Homework Help: Integration problem 2

1. Feb 20, 2013

PhizKid

1. The problem statement, all variables and given/known data
$\int \frac{sin2x}{1 + cos^{2}x} \textrm{ } dx$

2. Relevant equations

3. The attempt at a solution
$\int \frac{sin2x}{1 + cos^{2}x} \textrm{ } dx \\\\ \int \frac{2sinxcosx}{1 + cos^{2}x} \textrm{ } dx \\\\ u = cosx \\\\ -\int \frac{2u}{1 + u^{2}} \textrm{ } du \\\\ w = u^{2} \\\\ -\int \frac{1}{1 + w} \textrm{ } dw \\\\ q = 1 + w \\\\ -\int \frac{1}{q} \textrm{ } dq \\\\ -ln(q) = -ln(1 + w) = -ln(1 + u^{2}) = -ln(1 + cos^{2}x)$

I don't know what I did wrong

2. Feb 20, 2013

Curious3141

Your answer is correct, except for the omission of the constant of integration. Which makes all the difference in the world, really.

Here's an easier way to approach the integral. Note that the denominator is, in fact: $\frac{1}{2}(3 + \cos 2x)$. Can you go from there?
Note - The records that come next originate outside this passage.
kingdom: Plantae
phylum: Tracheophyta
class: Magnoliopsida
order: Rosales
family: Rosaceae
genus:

You'll find that the final answer you get using that method is different from your answer by only a constant ($\ln 2$), which means the answers are equivalent.

3. Feb 20, 2013

SammyS

Staff Emeritus
What's the derivative of a constant?

4. Feb 20, 2013

PhizKid

I don't see where that denominator is. The solution says it's: -ln(cos(2x) + 3) + C

5. Feb 20, 2013

SammyS

Staff Emeritus
What is $\displaystyle \ \ -\ln(1 + \cos^{2}x)-(-\ln(\cos(2x) + 3))\ ?$

6. Feb 20, 2013

PhizKid

Isn't it $ln(\frac{1 + cos^2x}{cos(2x) + 3})$? But what does $ln(cos(2x) + 3)$ have to do with anything?

7. Feb 20, 2013

Mute

Try plotting that function.

8. Feb 20, 2013

PhizKid

It looks like -ln(2)

9. Feb 20, 2013

SammyS

Staff Emeritus
I get ln(2) .

That's just a constant, so the two answers are equivalent.